… letters to van gogh?

As I walked through the tree lined, knarled streets of a suburb the hope that my mind would clear of the things which haunted my dreams and curdled my soul. Hours of wondering aimlessly from one street corner to another, I sat at the base on a tree nestled in an enclave on my home ridge and took in a city shrouded from view in a blanket of smog. Thoughts running between two loves that had pierced the veil of my heart and in an instant the tears came, and like damn burst by an explosive emotion, I was wracked by uncontrollable sobbing as my throat was dry and hurting.

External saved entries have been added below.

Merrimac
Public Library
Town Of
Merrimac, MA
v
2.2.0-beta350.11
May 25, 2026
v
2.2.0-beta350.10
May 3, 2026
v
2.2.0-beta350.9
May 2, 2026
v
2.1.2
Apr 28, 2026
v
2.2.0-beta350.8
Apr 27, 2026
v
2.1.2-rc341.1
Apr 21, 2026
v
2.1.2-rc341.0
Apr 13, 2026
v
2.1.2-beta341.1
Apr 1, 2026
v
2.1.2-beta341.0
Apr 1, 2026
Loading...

And then, against every instinct I reached out again to a conflicted man in a vain hope. But like a stray dog who follows the first hand that offers it some kindness, I realised I was lying to myself and to him and with this sunset the dream would be over. He would never say those three words containing the eight syllables I wanted … needed him to say. Not when by the return of the full moon, the holder of his heart returned back into his arms and he would say them while experiencing the exquisite pleasure his physicality brings in the early hours of the morning. The feeling I would never have again.

And so, for years admiring the ruthlessness that comes with a cold heart from lovers past realised it’s only a matter of time before I shared this trait too. After all it’s how the life works – the one who has a broken heart goes on to break someone else’s?